** INPUT MATERIAL follows **
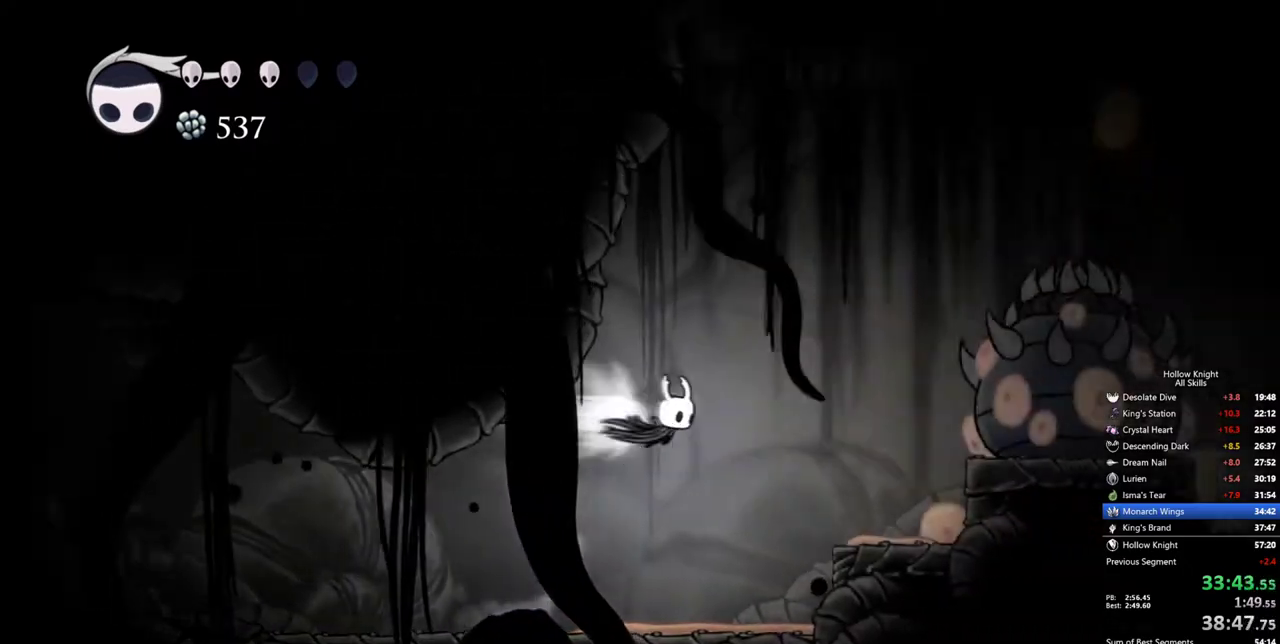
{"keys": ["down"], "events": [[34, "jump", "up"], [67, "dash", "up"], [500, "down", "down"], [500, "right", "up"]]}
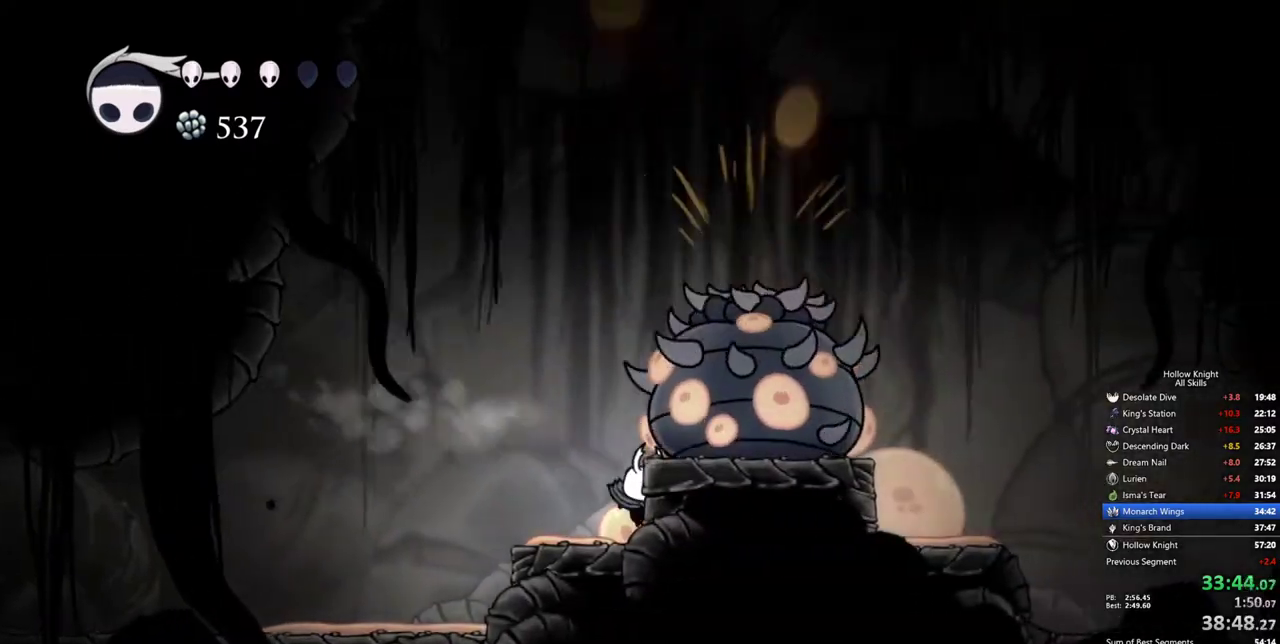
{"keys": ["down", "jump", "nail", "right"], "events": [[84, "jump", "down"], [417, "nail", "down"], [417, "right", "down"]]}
** End of INPUT MATERIAL **
** INPUT MATERIAL follows **
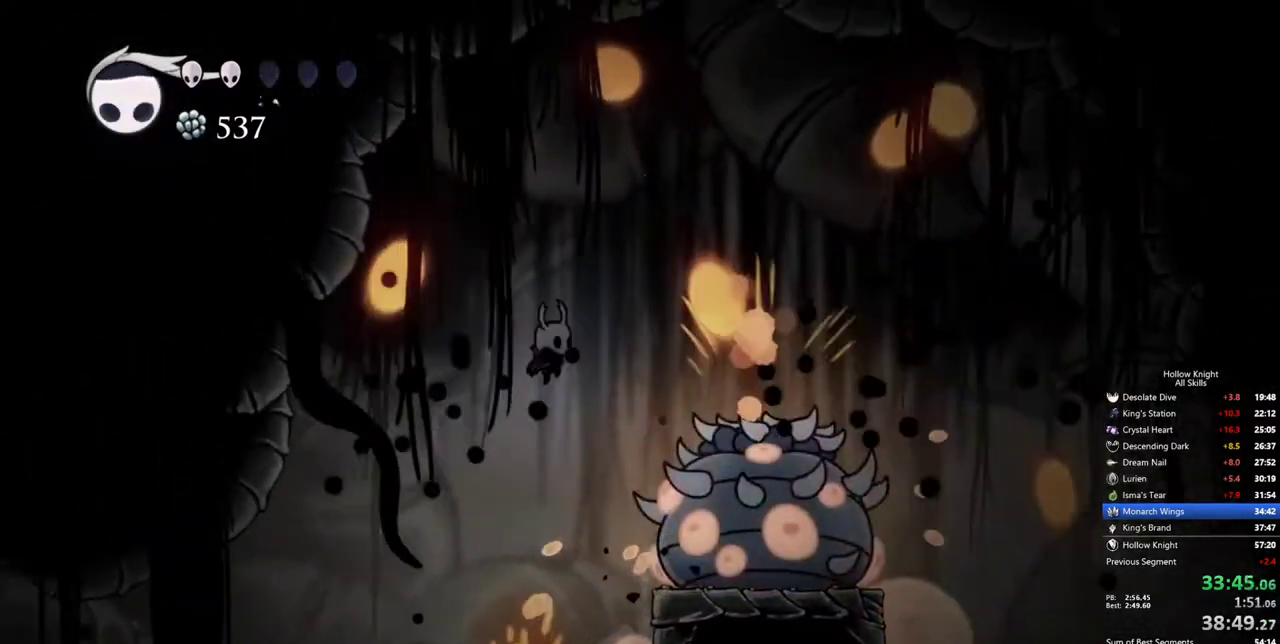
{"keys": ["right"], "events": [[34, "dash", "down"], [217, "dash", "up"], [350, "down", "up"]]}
** End of INPUT MATERIAL **
YOUR TASK >> Each line with the word "jump" in the records above belongs in the result; copy all of them.

OUTPUT FOR THIS EXERCISE >>
{"keys": ["down"], "events": [[34, "jump", "up"], [67, "dash", "up"], [500, "down", "down"], [500, "right", "up"]]}
{"keys": ["down", "jump", "nail", "right"], "events": [[84, "jump", "down"], [417, "nail", "down"], [417, "right", "down"]]}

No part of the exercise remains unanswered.